The main thing the SVD definition has to offer is that it is the preferred way to compute a principal component analysis. If you’re willing to take an SVD routine as a given, you now have everything you need to compute the PCA in almost all settings. And in almost all cases, that is what you should do. There are very few situations where you would want to implement your own SVD algorithm.

Still, can we really claim to have understood SVD, and by extension PCA, if we cannot implement it from scratch? In the next part we will take the final step in our journey, and look at some algorithms for computing both eigenvectors and singular vectors.

Acknowledgements Many thanks to Charlie Lu for corrections.

Appendix

Proofs

Let $\gc{\M}$ be any matrix with $k$ singular values and let $\gc{\M} = \rc{\U}\gc{\Sig}\rc{\V}^T$ be its full SVD. Then, the compact SVD $\gc{\M} = \rc{\U}_k\gc{\Sig}_k{\rc{\V}_k}^T$ also holds.

Proof. We denote the different submatrices of the full SVD as follows.

$$ \gc{\M} = \left [ \rc{\U}_k \; \rc{\U}'\right ] \left [ \begin{array} ~\gc{\Sigma}_k & \kc{\mathbf 0} \\ \kc{\mathbf 0} & \kc{\mathbf 0} \\ \end{array}\right ] \left [\rc{\V}_k \;\rc{\V}'\right]$$  

We can now prove what we want—that $\rc{\U}'$, $\rc{\V}'$, and the zeroes around $\gc{\Sig}_k$ aren't necessary to decompose $\gc{\M}$—simply by a small number of rewriting steps. To do this, it's useful to know how matrix multiplication distributes over this concatenation operator $\left [\;\right ]$. It depends on whether the "split" in the matrix is parallel to the dimension we match to multiply or orthogonal to it.
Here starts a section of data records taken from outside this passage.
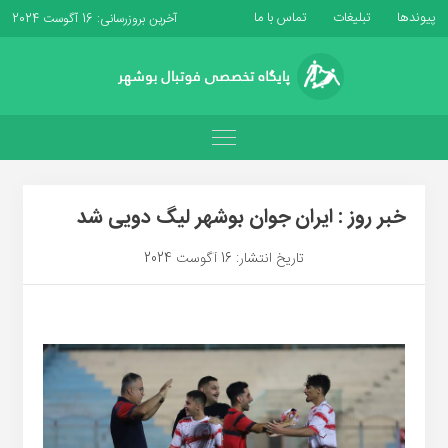
پیوندها
تبلیغات
تماس با ما
آخرین بروزرسانی: 16 آگوست 2024
خبر روز : ایران جوان بوشهر لیگ دویی شد
تاریخ انتشار: 16 آگوست 2024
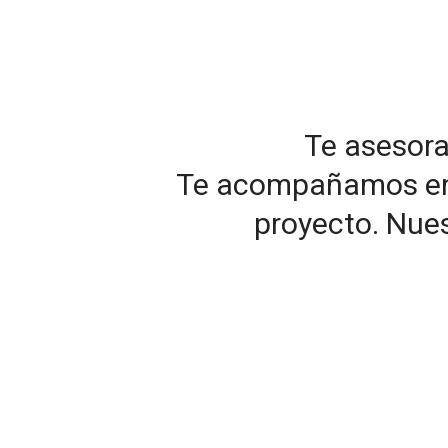
Te asesor
Te acompañamos en el
proyecto. Nues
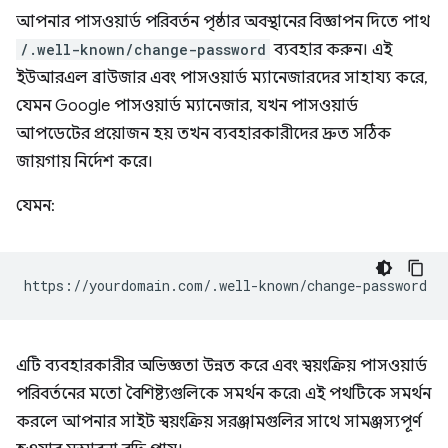
আপনার পাসওয়ার্ড পরিবর্তন পৃষ্ঠার অবস্থানের বিজ্ঞাপন দিতে পাথ
/.well-known/change-password
ব্যবহার করুন। এই
ইউআরএল ব্রাউজার এবং পাসওয়ার্ড ম্যানেজারদের সাহায্য করে,
যেমন Google পাসওয়ার্ড ম্যানেজার, যখন পাসওয়ার্ড
আপডেটের প্রয়োজন হয় তখন ব্যবহারকারীদের দ্রুত সঠিক
জায়গায় নির্দেশ করে।
যেমন:
এটি ব্যবহারকারীর অভিজ্ঞতা উন্নত করে এবং স্বয়ংক্রিয় পাসওয়ার্ড
পরিবর্তনের মতো বৈশিষ্ট্যগুলিকে সমর্থন করে৷ এই পথটিকে সমর্থন
করলে আপনার সাইট স্বয়ংক্রিয় সরঞ্জামগুলির সাথে সামঞ্জস্যপূর্ণ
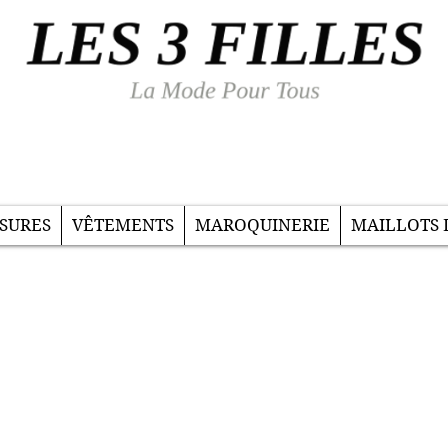
SURES
VÊTEMENTS
MAROQUINERIE
MAILLOTS 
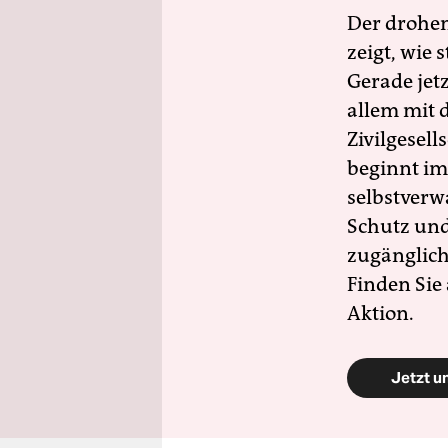
Der drohe
zeigt, wie
Gerade jet
allem mit d
Zivilgesell
beginnt im
selbstverw
Schutz und 
zugänglich
Finden Sie
Aktion.
Jetzt u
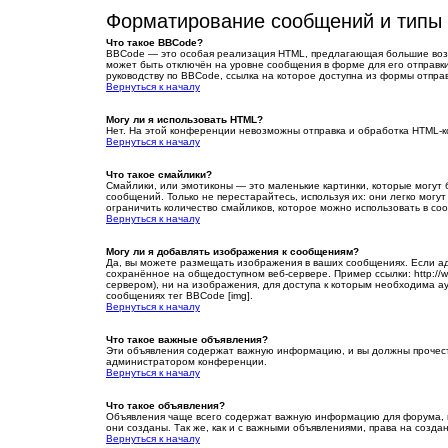
Форматирование сообщений и типы
Что такое BBCode?
BBCode — это особая реализация HTML, предлагающая большие воз
может быть отключён на уровне сообщения в форме для его отправки.
руководству по BBCode, ссылка на которое доступна из формы отпра
Вернуться к началу
Могу ли я использовать HTML?
Нет. На этой конференции невозможны отправка и обработка HTML-
Вернуться к началу
Что такое смайлики?
Смайлики, или эмотиконы — это маленькие картинки, которые могут б
сообщений. Только не перестарайтесь, используя их: они легко мо
ограничить количество смайликов, которое можно использовать в со
Вернуться к началу
Могу ли я добавлять изображения к сообщениям?
Да, вы можете размещать изображения в ваших сообщениях. Если ад
сохранённое на общедоступном веб-сервере. Пример ссылки: http://w
сервером), ни на изображения, для доступа к которым необходима ау
сообщениях тег BBCode [img].
Вернуться к началу
Что такое важные объявления?
Эти объявления содержат важную информацию, и вы должны прочесть
администратором конференции.
Вернуться к началу
Что такое объявления?
Объявления чаще всего содержат важную информацию для форума, на
они созданы. Так же, как и с важными объявлениями, права на созд
Вернуться к началу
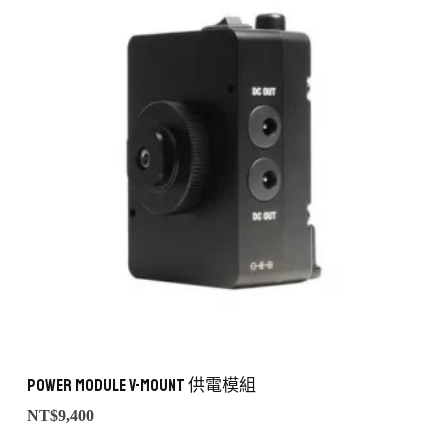
Power Module V-MOUNT 供電模組
NT$
9,400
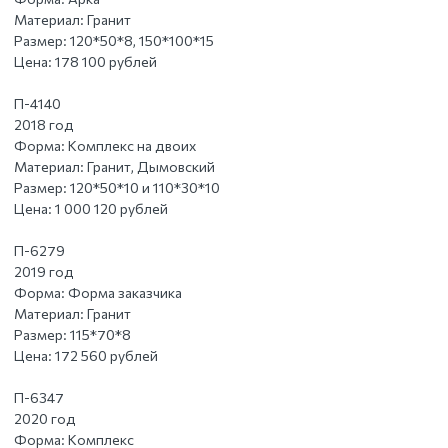
Материал:
Гранит
Размер:
120*50*8, 150*100*15
Цена:
178 100 рублей
П-4140
2018 год
Форма:
Комплекс на двоих
Материал:
Гранит, Дымовский
Размер:
120*50*10 и 110*30*10
Цена:
1 000 120 рублей
П-6279
2019 год
Форма:
Форма заказчика
Материал:
Гранит
Размер:
115*70*8
Цена:
172 560 рублей
П-6347
2020 год
Форма:
Комплекс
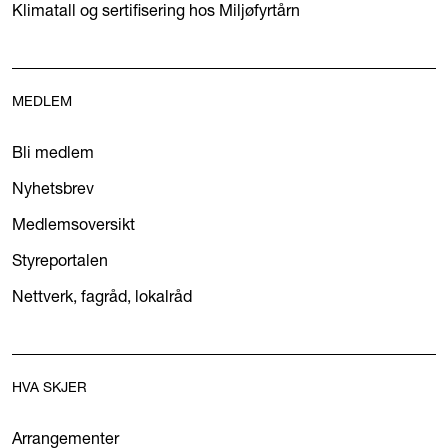
Klimatall og sertifisering hos Miljøfyrtårn
MEDLEM
Bli medlem
Nyhetsbrev
Medlemsoversikt
Styreportalen
Nettverk, fagråd, lokalråd
HVA SKJER
Arrangementer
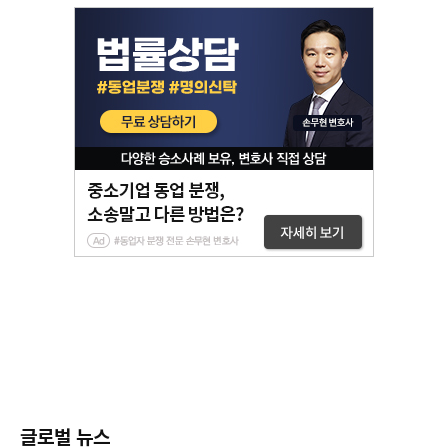
글로벌 뉴스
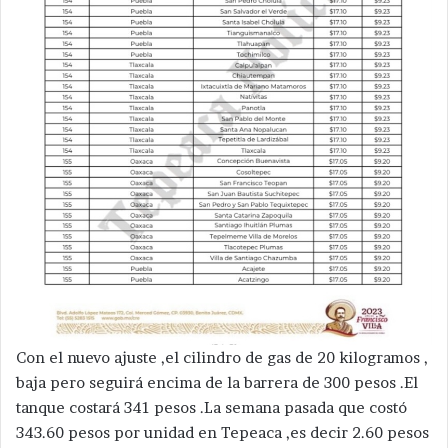
Con el nuevo ajuste ,el cilindro de gas de 20 kilogramos ,
baja pero seguirá encima de la barrera de 300 pesos .El
tanque costará 341 pesos .La semana pasada que costó
343.60 pesos por unidad en Tepeaca ,es decir 2.60 pesos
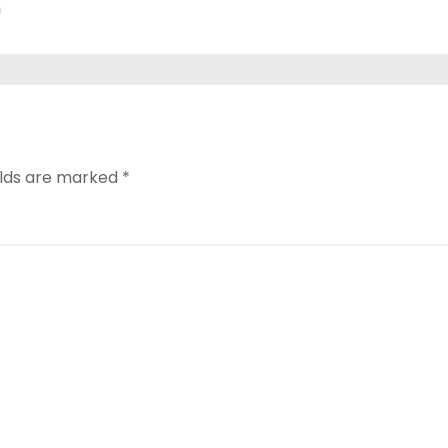
n
elds are marked
*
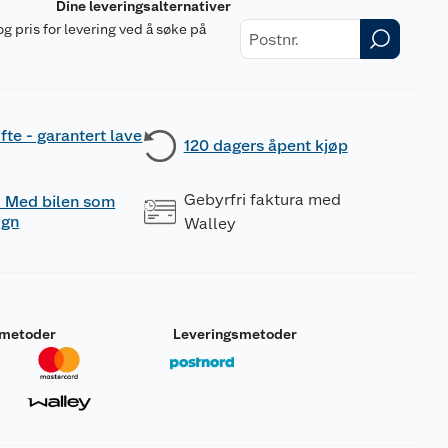
Dine leveringsalternativer
og pris for levering ved å søke på
r
fte - garantert lave
120 dagers åpent kjøp
Gebyrfri faktura med
 - Med bilen som
ogn
Walley
smetoder
Leveringsmetoder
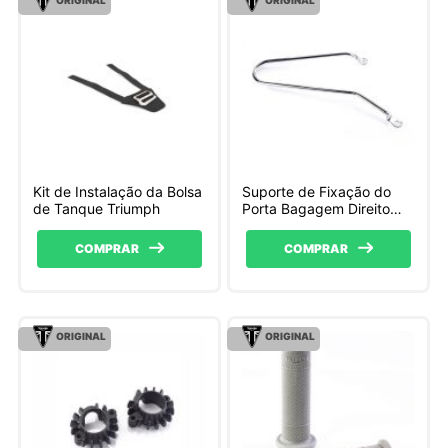
Kit de Instalação da Bolsa
Suporte de Fixação do
de Tanque Triumph
Porta Bagagem Direito
Triumph
COMPRAR
COMPRAR
ORIGINAL
ORIGINAL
If the split is parallel, as in the multiplication $\left [ \begin{array}~\A\\ \B \end{array}\right] \C$, the result is another concatenated matrix, but with each submatrix multiplied by $\C$:

$$\left [ \begin{array}~\A\\ \B \end{array}\right] \C = \left [ \begin{array}~\A\C\\ \B\C \end{array}\right] $$

If the split is orthogonal, as in the multiplication $\left [\A \;\B \right]\,\C$, we must split the other matrix $\C$ into submatrices $\C_1$, $\C_2$ to match, and the result is the sum:

$$\left [\,\A \;\B \,\right]\,\C = \A\C_1 + \B\C_2 \p$$

With these two rules, we can take the full SVD, and simply distribute the matrix multiplications out over the various concatenations.

$$\begin{align*} \gc{\M} &= \rc{\U}\gc{\Sig}\rc{\V}^T \\ &= \left [ \rc{\U}_k \; \rc{\U}'\right ] \left [ \begin{array} ~\gc{\Sigma}_k & \kc{\mathbf 0} \\ \kc{\mathbf 0} & \kc{\mathbf 0} \\ \end{array}\right ] \rc{\V}^T\\ &= \rc{\U}_k \left [ \begin{array} ~\gc{\Sigma}_k & \kc{\mathbf 0} \\ \end{array}\right ] \rc{\V}^T + \kc{\U'\left [ \begin{array} ~ \mathbf 0 & \mathbf 0 \\ \end{array}\right ] \V^T}\\ &= \rc{\U}_k \left [ \begin{array} ~\gc{\Sigma}_k & \kc{\mathbf 0} \end{array}\right ] \left [\rc{\V}_k^T \;\rc{\V}'^T\right]\\ &= \rc{\U}_k \gc{\Sigma}_k \rc{\V}_k^T + \kc{\U_k{\mathbf 0} \V'^T} \\ &= \rc{\U}_k \gc{\Sigma}_k \rc{\V}_k^T \end{align*}$$



The pre-image of a point in a column space is orthogonal to the column space.

Proof. Let $\gc{\M}\x = \gc{\M}\y$, let $\z \in \text{\col }\gc{\M}$ and let $\gc{\M} = \left[\,\gc{\m}_1 \ldots \gc{\m}_m\,\right]$. Then, for some $z'_1 \ldots z'_m$ we can write $\z = z'_1\gc{\m}_1 + \ldots + \z'_m\gc{\m}_m$. Thus,

$$ \begin{align} \z^T(\x - \y) &= (z'_1\gc{\m}_1 + \ldots + \z'_m\gc{\m}_m)^T(\x - \y) \\ &= (z'_1\gc{\m}_1x_1 + \ldots + \z'_m\gc{\m}_mx_m) - (z'_1\gc{\m}_1y_1 + \ldots + \z'_m\gc{\m}_my_m) \\ &= \z'\gc{\M}\x - \z'\gc{M}\y = 0 \p \end{align} $$

This tells us that the difference between any two vectors in the pre-image of a point is orthogonal to any vector in the column space of $\gc{\M}$, so the two are orthogonal.